I had been on a Caribbean cruise back in the summer of 1994 but Sigrid has never been to that part of the world. After studying our options, we selected a Holland America cruise the covered most of the best known eastern and southern islands. Our plan was to visit one time and see as much as we could before moving on to other parts of the world. The cruise we selected was for 21 days. Here is the itinerary information. The cruise was actually two cruises fit together. That is why we visit Fort Lauderdale in the middle. We actually did the reverse of what is shown below in that we did the Half Moon Cay, Grand Turk, etc. part of the cruise first.
Our ship was the Noordam. It was the third Holland America ship we have cruised on with the first two being the Zandam and Volendam. The Noordam is slightly larger that the other two. On our two part cruise we had 1,859 and 1,857 passengers on board. The other two ships can only handle about 1,400 passengers. The Noordam had a crew of just over 800 taking care of us and the ship. The Noordam was built in 2006 so it is a fairly new ship.

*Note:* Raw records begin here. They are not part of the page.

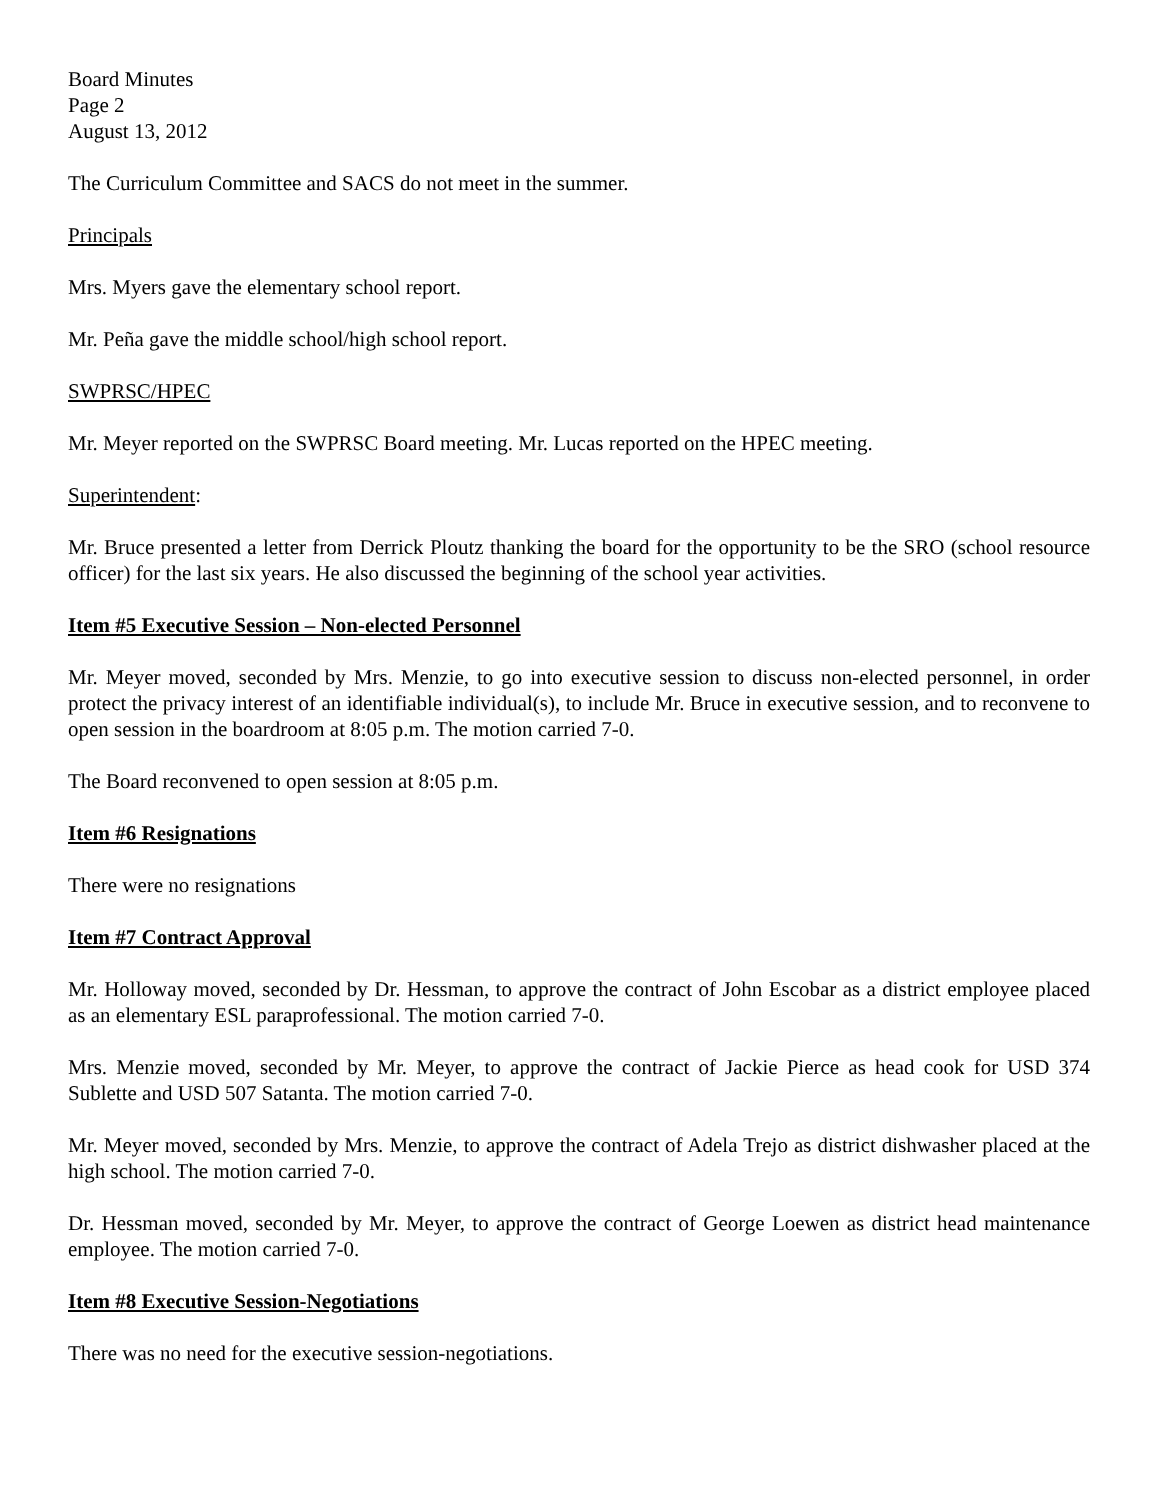Board Minutes
Page 2
August 13, 2012
The Curriculum Committee and SACS do not meet in the summer.
Principals
Mrs. Myers gave the elementary school report.
Mr. Peña gave the middle school/high school report.
SWPRSC/HPEC
Mr. Meyer reported on the SWPRSC Board meeting. Mr. Lucas reported on the HPEC meeting.
Superintendent:
Mr. Bruce presented a letter from Derrick Ploutz thanking the board for the opportunity to be the SRO (school resource officer) for the last six years. He also discussed the beginning of the school year activities.
Item #5 Executive Session – Non-elected Personnel
Mr. Meyer moved, seconded by Mrs. Menzie, to go into executive session to discuss non-elected personnel, in order protect the privacy interest of an identifiable individual(s), to include Mr. Bruce in executive session, and to reconvene to open session in the boardroom at 8:05 p.m. The motion carried 7-0.
The Board reconvened to open session at 8:05 p.m.
Item #6 Resignations
There were no resignations
Item #7 Contract Approval
Mr. Holloway moved, seconded by Dr. Hessman, to approve the contract of John Escobar as a district employee placed as an elementary ESL paraprofessional. The motion carried 7-0.
Mrs. Menzie moved, seconded by Mr. Meyer, to approve the contract of Jackie Pierce as head cook for USD 374 Sublette and USD 507 Satanta. The motion carried 7-0.
Mr. Meyer moved, seconded by Mrs. Menzie, to approve the contract of Adela Trejo as district dishwasher placed at the high school. The motion carried 7-0.
Dr. Hessman moved, seconded by Mr. Meyer, to approve the contract of George Loewen as district head maintenance employee. The motion carried 7-0.
Item #8 Executive Session-Negotiations
There was no need for the executive session-negotiations.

There will be about 21 posts following this one. Each one will cover the activities of the day with photos and commentary. As each new post is created, it stacks on top of the previous one so to follow the posts in order, you start here and then click on the "Newer Post" link at the end of each post to proceed. You can use the Blog Archive on the right side of each post to skip around by island if you don't want to look at all the posts.
I will reference island types in the blog postings. There are two types: Limestone/Coral and Volcanic origin. The Limestone/Coral islands tend to be flat and featureless since they were, at some point, part of the ocean floor. These islands have little soil so the vegetation is scrubby with few naturally occurring flowers and limited wildlife. The Volcanic islands look more like Hawaii with the large mountains, lush rain forests, tropical fruits and flowers, and interesting wildlife. All the islands have beautiful beaches and great snorkeling/scuba diving although the Limestone/Coral islands probably have an edge here.
We hope you enjoy the posts and can use the information for planning your own trip to the Caribbean.